▶ Document extract:
BEGIN

Samuel Wilson | Hagadone News Network | UPDATED 9 years, 9 months AGO
by Samuel Wilson
| February 9, 2015 8:00 PM

The Montana House on Monday took up two bills asserting states’ rights over the federal government, with a gun-rights bill moving forward to the Senate and a bill to give sheriffs a say over federal law offices killed after a lengthy floor debate.

Local and state law enforcement officials would be prohibited from enforcing new federal bans on firearms and magazines under House Bill 203, which passed the House on a 59-41 vote.

As initially written, the bill would also have taken enforcement actions against officers and county attorneys who violated the law. Rep. Art Wittich, R-Bozeman, the bill’s sponsor, noted that the section was taken out of the bill in committee, but representatives on the other side of the aisle disagreed on whether the proposed law would force officers to choose between legal violations at the state or federal level.

“It turns cops into criminals,” Rep. Nate McConnell, D-Missoula, said during the floor debate Saturday. “If you’re a law enforcement officer and you don’t follow this law, you’re a criminal.”

McConnell also objected to what he characterized as broad language in the bill, asking whether a public employee’s cooperation in enforcement of federal laws could be construed to apply to a 911 operator dispatching an officer.

Several other Democrats also spoke against the bill, including Rep. Virginia Court, D-Billings, who expressed concerns about the relationship of state and local officers who work with federal authorities such as the federal Border Patrol.

“Our law enforcement officers take an oath to support the U.S. Constitution and the Montana Constitution, and to work in unison with each other,” Court said. “This is a hypothetical case. It’s about something that might not happen.”

The enforcement mechanism removed by the House Judiciary Committee had included an “official misconduct” charge for officers and county attorneys who fail to prosecute public employees breaking the law. However, language remains in the bill that would classify enforcement of new federal gun laws as “theft” of public resources.

“There is still other enforcement available,” Wittich said. “Citizens can file an administrative complaint against the officer.”

Wittich added that officers could still see disciplinary actions taken against them as with any other violation of state law.

Responding to McConnell’s assertion that the law would violate the U.S. Constitution’s Supremacy Clause, which generally holds that federal laws trumps contradictory laws at the state level, Wittich quoted the clause and said such a federal ban would not be “pursuant” to the right to bear arms under the Second Amendment. As such, it would not apply to the state’s prohibition of federal enforcement.

END

▶ Study material:
BEGIN

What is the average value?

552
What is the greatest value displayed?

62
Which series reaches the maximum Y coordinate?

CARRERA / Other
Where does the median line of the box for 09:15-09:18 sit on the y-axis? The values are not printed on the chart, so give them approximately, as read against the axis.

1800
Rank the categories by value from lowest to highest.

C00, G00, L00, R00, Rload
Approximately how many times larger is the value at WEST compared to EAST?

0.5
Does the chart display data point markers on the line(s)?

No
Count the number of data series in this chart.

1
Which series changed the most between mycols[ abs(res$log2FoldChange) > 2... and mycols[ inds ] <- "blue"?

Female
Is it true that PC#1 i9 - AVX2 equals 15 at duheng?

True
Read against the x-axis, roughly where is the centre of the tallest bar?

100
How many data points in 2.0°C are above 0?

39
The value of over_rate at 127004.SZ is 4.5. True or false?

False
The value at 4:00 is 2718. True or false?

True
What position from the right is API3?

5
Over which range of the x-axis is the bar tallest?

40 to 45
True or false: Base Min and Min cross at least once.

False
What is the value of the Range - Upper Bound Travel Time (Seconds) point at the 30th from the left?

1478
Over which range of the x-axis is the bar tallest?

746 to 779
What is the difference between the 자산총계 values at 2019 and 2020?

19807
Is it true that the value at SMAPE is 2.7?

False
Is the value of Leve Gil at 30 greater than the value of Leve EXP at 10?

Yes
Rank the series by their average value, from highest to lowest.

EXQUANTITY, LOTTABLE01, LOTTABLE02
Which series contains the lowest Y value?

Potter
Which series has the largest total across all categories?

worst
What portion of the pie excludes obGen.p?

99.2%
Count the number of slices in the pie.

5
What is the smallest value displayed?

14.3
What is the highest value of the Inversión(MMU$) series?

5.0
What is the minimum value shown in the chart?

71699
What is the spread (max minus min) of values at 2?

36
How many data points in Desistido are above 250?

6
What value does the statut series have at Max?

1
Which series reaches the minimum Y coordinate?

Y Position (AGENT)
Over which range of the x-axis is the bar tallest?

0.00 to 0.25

END

▶ Tasks and exercises:
[1] Turn everything in the records from the line containing "Y Position (AGENT)" down to the end of the records into a numbered list, leaving out blank lines.
[2] Go on with the article about the Montana House debate over the states' rights bills from the point where it stops.

▶ Answers to the tasks:
[1]
1. Y Position (AGENT)
2. Over which range of the x-axis is the bar tallest?
3. 0.00 to 0.25

[2]
The Supremacy Clause also came up Monday as the House debated House Bill 203, which would prohibit federal law enforcement officials from making arrests, searches or seizures without the consent of the county sheriff where the action occurs. That measure failed to reach a final vote, failing 61-39 after the floor debate.

Rep. Gordon Pierson, D-Deer Lodge, referred to a legal note attached to the bill, which said the bill could prevent federal employees from complying with both federal and state law and said the Supreme Court has repeatedly asserted federal preemption over state statutes.

“The response [to the legal note] implied there is no Supremacy Clause problem here,” Pierson said, adding the response contained no legal citations. “There can’t be a legal citation to that argument because it’s not supported by any case law.”

Rep. Bill Harris, R-Winnett, contested Pierson’s argument, pointing to the U.S. Fish and Wildlife Service and the Bureau of Land Management as problematic agencies that need a check on their power.

“[This bill] doesn’t have anything to do with the Supremacy Clause … it’s just to reign in the out-of-control agencies that kind of get their dander up ahead of the law,” Harris said.

The bill had narrowly passed the House Judiciary Committee after an amendment gave discretion to county sheriffs as to whether they needed to enforce the law.

However, Rep. Frank Garner, R-Kalispell, cited his decades spent in law enforcement and called the proposal unnecessary. Garner served eight years as Kalispell’s police chief.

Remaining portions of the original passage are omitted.